I wrote last week about the Obama administration’s $11 billion deal to send Iraq military arms and equipment, despite the descent into tyranny of the Maliki government. That same day, it was announced that the Obama administration was also sending $30 billion worth of weapons – including 84 F-15 fighter jets – to Saudi Arabia, easily one of the worst authoritarian regimes in the world. Loren Thompson, writing at Forbes.com, has caught on to this (excuse his tardiness) and has a few things to say that are revealing both because of his insight and his exemplary Beltway attitude which omits the ugly parts of Washington’s dangerous foreign policies.
Thompson rightly points out, as I have before a few times, that Obama’s excessive arms sales to allies in the Middle East and East Asia, aside from serving as aggressive military postures to threaten Iran and China, serve a domestic purpose as well:
It doesn’t hurt that such sales create tens of thousands of jobs in the U.S. Boeing assembles the F-15 fighters at the center of the deal in Missouri, and General Electric will build the engines in Ohio. Both are swing states whose electoral-college votes could determine the outcome of the 2012 presidential race. Many additional jobs will be created at the sprawling Raytheon missile complex in Arizona, a state already poised to benefit from an earlier Saudi buy of 36 Boeing Apache tank-killer helicopters. Raytheon’s radar facility in Massachusetts should also be a big beneficiary.

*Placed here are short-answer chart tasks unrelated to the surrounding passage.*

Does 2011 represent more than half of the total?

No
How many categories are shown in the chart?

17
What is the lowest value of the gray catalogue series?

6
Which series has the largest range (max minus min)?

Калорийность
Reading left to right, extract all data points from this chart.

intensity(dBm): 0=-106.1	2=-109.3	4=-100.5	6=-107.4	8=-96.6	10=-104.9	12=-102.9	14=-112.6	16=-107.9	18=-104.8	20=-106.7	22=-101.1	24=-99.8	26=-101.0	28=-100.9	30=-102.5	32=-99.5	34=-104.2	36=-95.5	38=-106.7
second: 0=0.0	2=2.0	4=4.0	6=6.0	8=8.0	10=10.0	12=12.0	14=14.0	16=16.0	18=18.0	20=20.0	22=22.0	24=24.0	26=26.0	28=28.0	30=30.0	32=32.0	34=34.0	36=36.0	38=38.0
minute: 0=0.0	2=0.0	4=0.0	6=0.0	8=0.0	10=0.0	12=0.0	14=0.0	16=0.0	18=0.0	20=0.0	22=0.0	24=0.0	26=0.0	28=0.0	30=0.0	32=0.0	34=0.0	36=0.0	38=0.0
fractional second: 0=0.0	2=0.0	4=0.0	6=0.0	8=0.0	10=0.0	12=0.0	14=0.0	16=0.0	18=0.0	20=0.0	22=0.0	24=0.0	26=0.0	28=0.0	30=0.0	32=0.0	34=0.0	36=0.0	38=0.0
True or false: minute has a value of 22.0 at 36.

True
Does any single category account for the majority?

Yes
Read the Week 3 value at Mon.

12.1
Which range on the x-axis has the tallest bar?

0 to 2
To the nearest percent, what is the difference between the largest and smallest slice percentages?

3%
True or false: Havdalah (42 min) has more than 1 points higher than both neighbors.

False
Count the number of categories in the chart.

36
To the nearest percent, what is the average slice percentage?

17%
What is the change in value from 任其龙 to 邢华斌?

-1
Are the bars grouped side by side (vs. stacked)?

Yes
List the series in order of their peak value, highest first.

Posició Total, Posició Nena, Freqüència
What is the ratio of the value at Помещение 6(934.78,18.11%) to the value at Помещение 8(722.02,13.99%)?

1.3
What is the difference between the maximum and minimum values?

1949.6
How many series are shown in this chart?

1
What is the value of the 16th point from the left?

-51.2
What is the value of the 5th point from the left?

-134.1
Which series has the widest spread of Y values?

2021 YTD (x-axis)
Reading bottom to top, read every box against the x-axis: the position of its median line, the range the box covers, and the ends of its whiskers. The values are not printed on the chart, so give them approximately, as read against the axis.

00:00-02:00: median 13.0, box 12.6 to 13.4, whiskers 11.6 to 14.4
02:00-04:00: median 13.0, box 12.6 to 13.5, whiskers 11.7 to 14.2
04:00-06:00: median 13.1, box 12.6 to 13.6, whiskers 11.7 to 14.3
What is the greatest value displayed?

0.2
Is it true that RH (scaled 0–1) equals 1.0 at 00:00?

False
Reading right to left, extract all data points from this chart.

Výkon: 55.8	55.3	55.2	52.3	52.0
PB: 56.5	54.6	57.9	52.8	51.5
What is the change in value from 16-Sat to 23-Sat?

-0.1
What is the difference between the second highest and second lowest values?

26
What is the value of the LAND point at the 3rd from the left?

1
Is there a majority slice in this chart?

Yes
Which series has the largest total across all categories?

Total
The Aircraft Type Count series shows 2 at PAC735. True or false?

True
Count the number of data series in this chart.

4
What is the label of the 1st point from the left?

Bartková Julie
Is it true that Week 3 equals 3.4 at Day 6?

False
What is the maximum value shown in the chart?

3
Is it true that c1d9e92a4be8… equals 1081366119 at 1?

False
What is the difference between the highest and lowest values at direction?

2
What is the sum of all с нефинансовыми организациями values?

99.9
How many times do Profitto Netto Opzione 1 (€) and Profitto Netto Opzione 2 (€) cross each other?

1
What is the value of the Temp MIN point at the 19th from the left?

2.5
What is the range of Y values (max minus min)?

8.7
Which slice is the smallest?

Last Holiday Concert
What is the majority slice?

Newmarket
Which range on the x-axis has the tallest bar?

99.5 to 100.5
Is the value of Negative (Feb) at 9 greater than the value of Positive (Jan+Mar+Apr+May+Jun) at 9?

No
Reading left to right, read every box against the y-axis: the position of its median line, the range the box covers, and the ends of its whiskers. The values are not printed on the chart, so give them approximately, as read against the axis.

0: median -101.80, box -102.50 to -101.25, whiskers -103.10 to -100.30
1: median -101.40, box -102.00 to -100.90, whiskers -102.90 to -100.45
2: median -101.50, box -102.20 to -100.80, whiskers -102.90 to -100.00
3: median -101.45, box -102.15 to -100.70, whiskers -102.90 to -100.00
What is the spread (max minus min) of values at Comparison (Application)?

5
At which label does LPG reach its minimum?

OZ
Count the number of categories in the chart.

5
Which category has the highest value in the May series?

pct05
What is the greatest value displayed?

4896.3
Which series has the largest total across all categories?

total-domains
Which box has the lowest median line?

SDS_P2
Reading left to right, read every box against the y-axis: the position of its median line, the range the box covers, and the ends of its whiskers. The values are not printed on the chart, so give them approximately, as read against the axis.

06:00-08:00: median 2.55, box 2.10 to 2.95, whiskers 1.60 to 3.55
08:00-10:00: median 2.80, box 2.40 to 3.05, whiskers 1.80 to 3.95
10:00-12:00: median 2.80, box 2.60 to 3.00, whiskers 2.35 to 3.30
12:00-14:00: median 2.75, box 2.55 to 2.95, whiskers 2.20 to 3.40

What the president and his advisors have figured out is that, unlike sending troops to fight overseas, there is almost no downside to sending weapons. They allow partners such as Saudi Arabia to meet more of their own security needs indigenously rather than relying on an overstretched U.S. military, and they stimulate economic activity in America’s industrial heartland at a time when well-paying, unionized manufacturing jobs are hard to come by.
Leaving aside the bad economics of these kinds of policies, boosting domestic economic numbers and keeping the military industrial complex fat and happy are surely factors in Obama’s peppering of deadly weapons around the world. It is notable that this President, whom crunchy “liberals” continue to defend, is making such shrewd political calculations at the expense of the well-being of millions of innocent people whose tyrannical governments are now armed to the teeth thanks to U.S. policy.
And what is this talk about “almost no downside to sending weapons”? I’ve already talked about how the leadership in Iraq is systematically ruining the freedom and safety of its own people, and Saudi Arabia is in the same camp, sporting a long record of repressive policies, human rights violations, and violent crushing of dissent. And the arms trade certainly doesn’t end there. Thompson seems to think this is just great, a brilliant confluence of savvy foreign and domestic policy.
Thompson then tries to describe these policies as novel, “a striking departure,” in fact, “from the ideological preferences of the post-Vietnam Democratic Party.” Please. You really don’t have to do much digging to figure out that’s not true: Presidential administrations, both Democrat and Republican, have heavily relied on arming regimes in developing countries and client states for decades, at approximately the same standard. Under Bill Clinton, according to this CRS report on conventional arms transfers published in 2000, “Developing nations continue[d] to be the primary focus of foreign arms sales activity by weapons suppliers,” and “the value of all arms transfer agreements with developing nations in 1999 was nearly $20.6 billion” which “was the highest total, in real terms, since 1996.”
During the 1996-1999 period, the United Arab Emirates (U.A.E.) ranked first among developing nations in the value of arms transfer agreements, concluding $7.7 billion in such agreements. India ranked second at $7.3 billion. Saudi Arabia ranked third with $7.1 billion. In 1999, South Africa ranked first in value of arms transfer agreements among all developing nations weapons purchasers, concluding $3.3 billion in such agreements. Egypt ranked second with $2.6 billion in such agreements. Israel ranked third with $2.3 billion.
The numbers for the Clinton era are not substantively different than the latest such report released for the 2003-2010 years, and no different from Obama’s current wielding of weapons welfare. And there is just as much harm-potential generated from Obama’s doing it as Clinton’s. Clinton’s support with money and arms of Turkey resulted in major atrocities against Kurds in the southeast, leaving the countryside devastated with tens of thousands killed and millions displaced. Money, arms, equipment, and training were also sent to the regime in Indonesia during the Clinton years despite Jakarta’s veritable genocide in East Timor. Obama’s weapons welfare and so-called containment/projecting-power policies are equally dangerous. Whatever Thompson thinks, it is neither novel, nor savvy. It’s deadly, menacing, and savage.